Carpentier: “And not, as many have said, to demand compensation, but to make them aware that what they did was really not possible, not even legally. We wanted to deal with that calmly, but then someone went to the press with that letter.”
Struyf: “That made it a thousand times worse.
“There is always talk of bullying among children, but adults do it just as much. It’s so easy to hurt someone on social media.”
You were assisted by a psychologist the whole time. Was it necessary?
Carpentier: “I really needed that. Everyone underestimates how intense such a program is. With the stress of moving comes the fact that you don’t know anything. It was much more difficult than we could have estimated in advance.”

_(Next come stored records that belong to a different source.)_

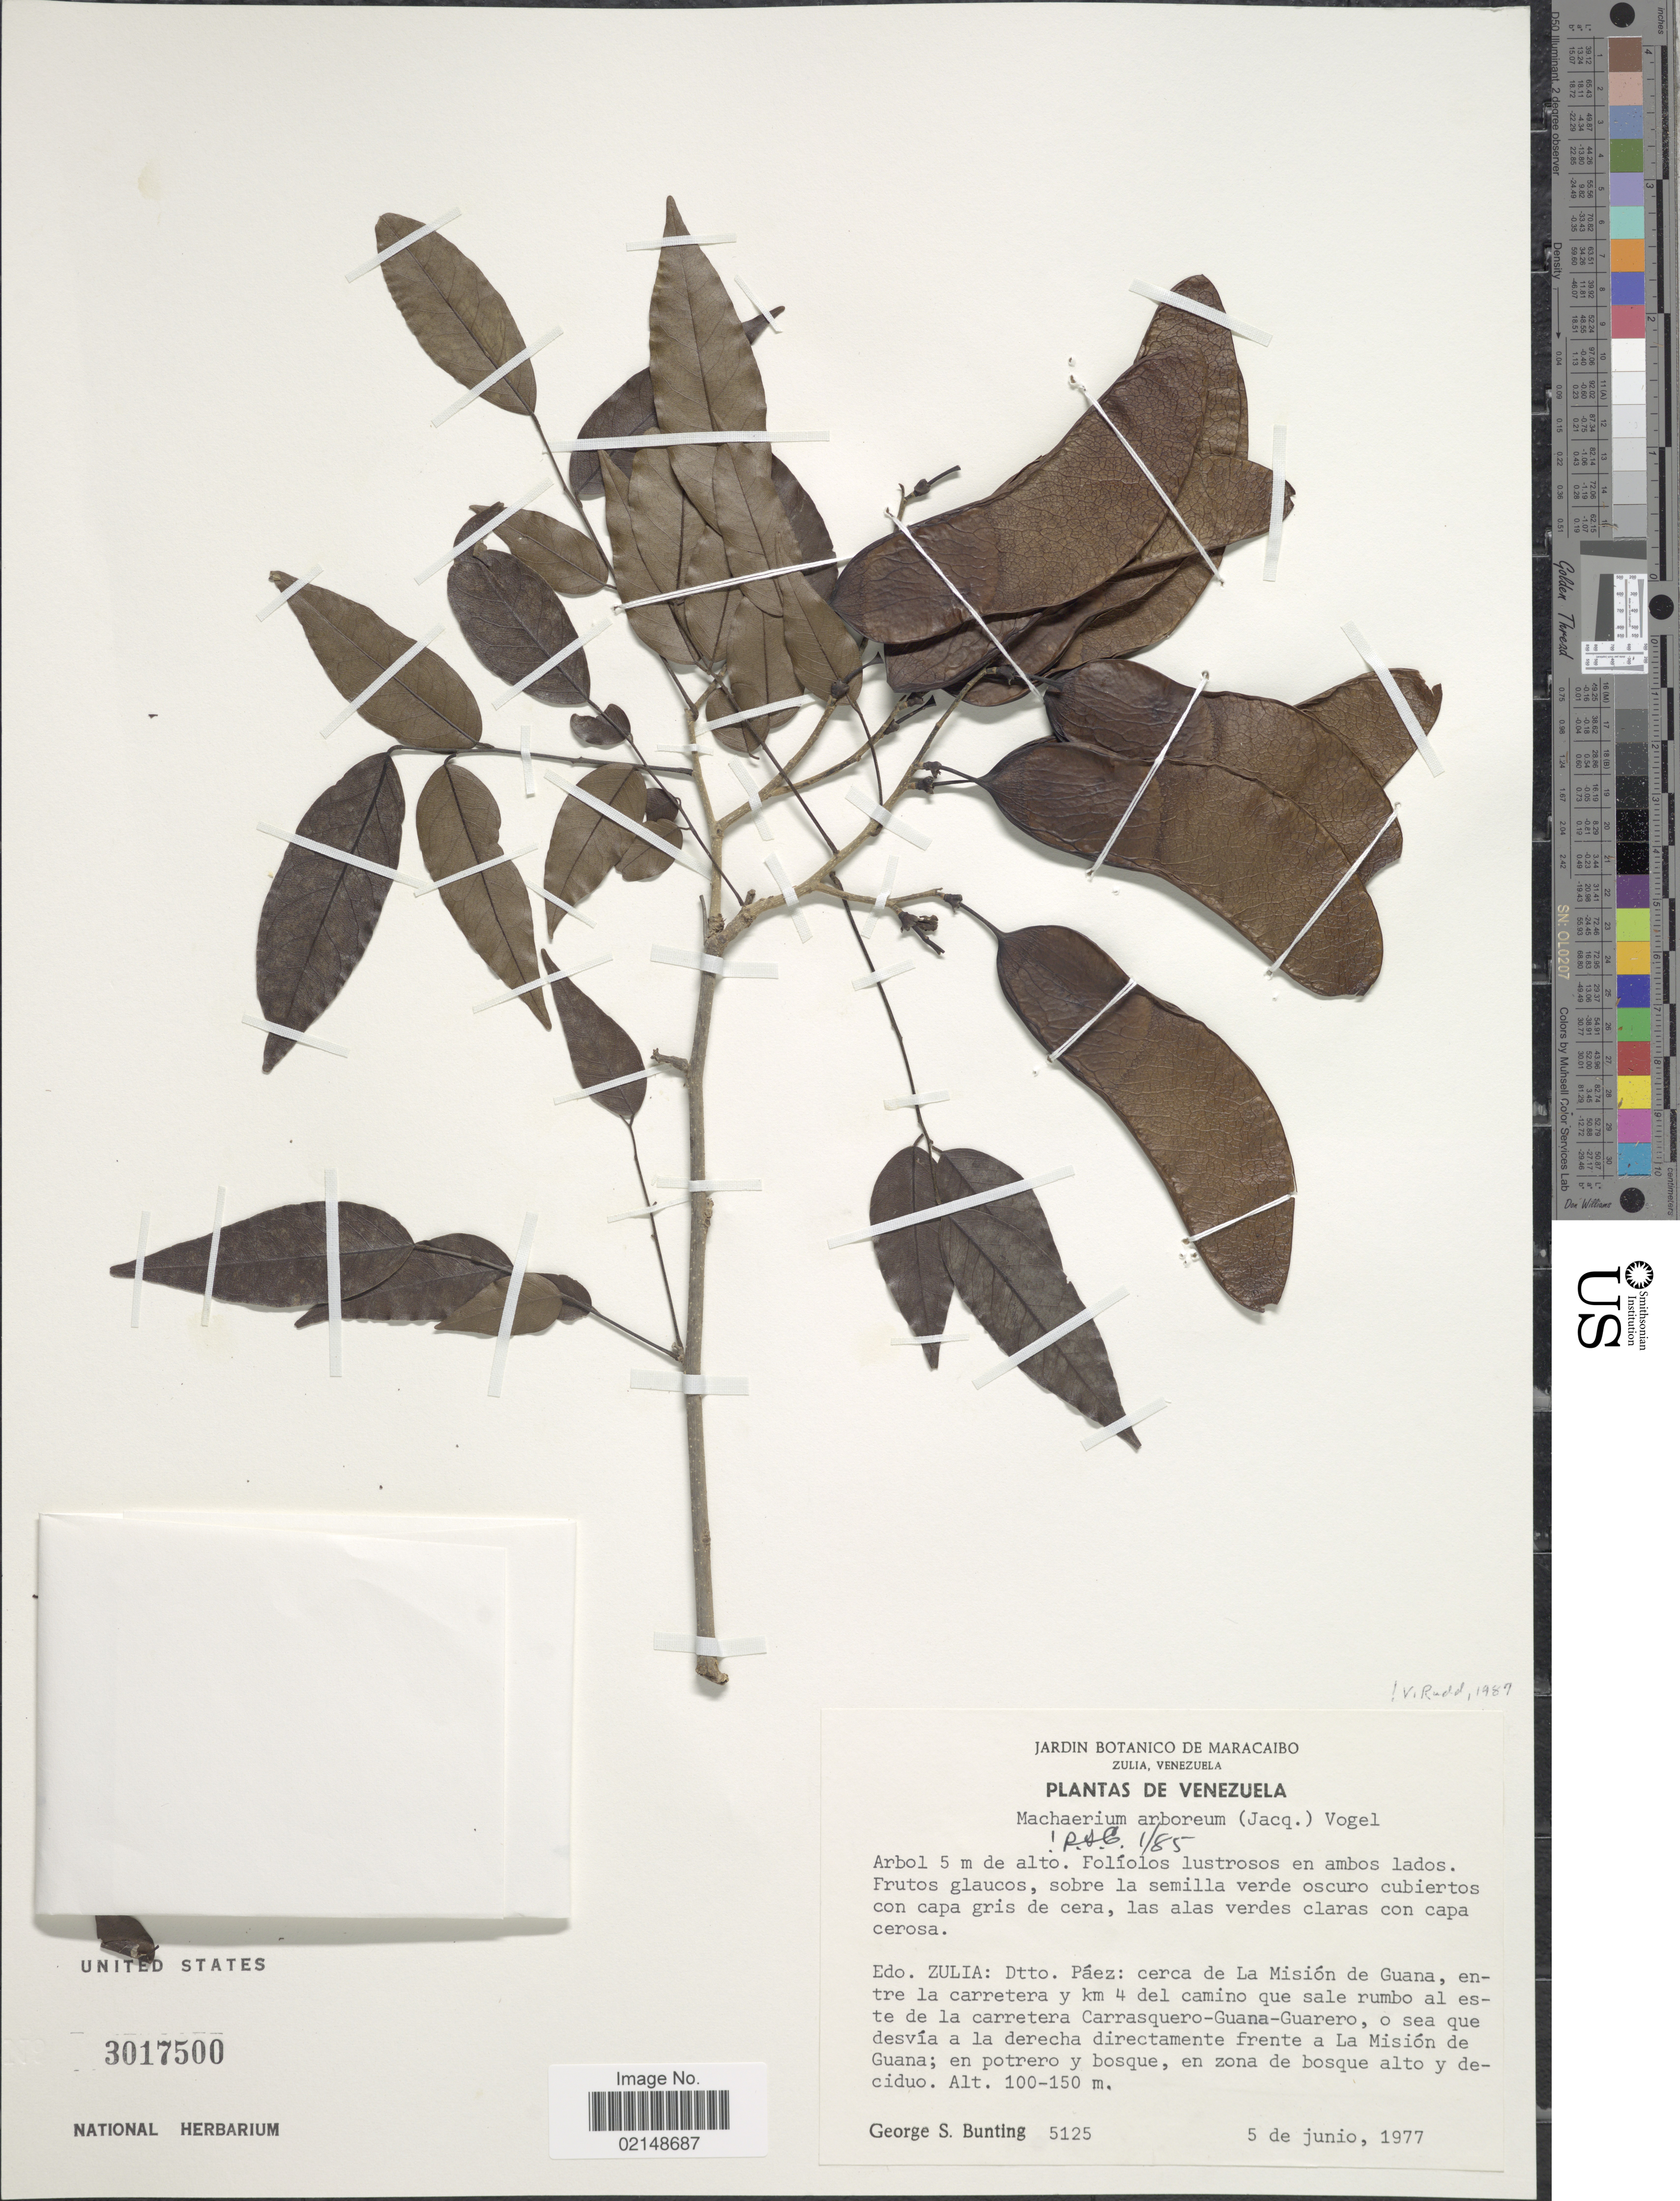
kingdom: Plantae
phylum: Tracheophyta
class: Magnoliopsida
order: Fabales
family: Fabaceae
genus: Machaerium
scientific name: Machaerium arboreum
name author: (Jacq.) Benth.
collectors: G. S. Bunting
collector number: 5125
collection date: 1977-06-05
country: Venezuela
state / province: Falcón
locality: Dtto. Paez, cerca de La Mision de Guana, entre la carretera y km 4 del camino que sale rumbo al este de la carretera Carrasquero-Guana-Guarero, o sea que desvia a la derecha directamente frente a La Mision de Guana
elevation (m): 100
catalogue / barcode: US 3017500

Struyf: “We registered with great confidence, but after a while we began to have doubts.”
Carpentier: “And not only to the experts, but also to ourselves. I wondered if I had said I wanted a dishwasher in the kitchen. If you call after that, you get a vague answer. Suddenly I was awake to such absurd things.”
It doesn’t seem much calmer than pulling up the housing market yourself.
Carpentier: “Absolutely not. You think you don’t have to invest time in it, but all those family photos and personal conversations take a lot of energy.”
Struyf: “And that vlogging! (laughs)”
Carpentier: “Sometimes it seemed easier just to drive to the store and choose a bathroom yourself.”
In De Morgen, our journalist wrote that you were ‘sacrificed on the viewers’ altar’. Did it feel that way?
Carpentier: “Maybe after the first episode. My reactions were magnified, but that’s just how television works. With such a program it is of course about the viewing figures, we already knew that. But I don’t think the show makers could have foreseen that we would be treated this way, otherwise they would have handled it differently for sure.”
Struyf: “When Janic (Kazaltzis, ‘Blind Bought’ host, ed.) with the experts in The Cooke & Verhulst Show joined, Béa said she found our reaction ‘childish’. We thought that was a bit childish, because she knew very well how happy we were with the end result.”
Carpentier: “My first reaction was of course exaggerated, but after a night’s sleep we called the production to say that we still had full confidence in it. Béa’s reaction hit hard. But that doesn’t mean we’re not grateful to them.”
Would you like to participate again?
Struyf: “Absolutely, but we are so happy in our new house that it will probably never be necessary.”
Carpentier: “Unless we ever have to live in a smaller house, of course.”
As long as there is enough walk-in closet!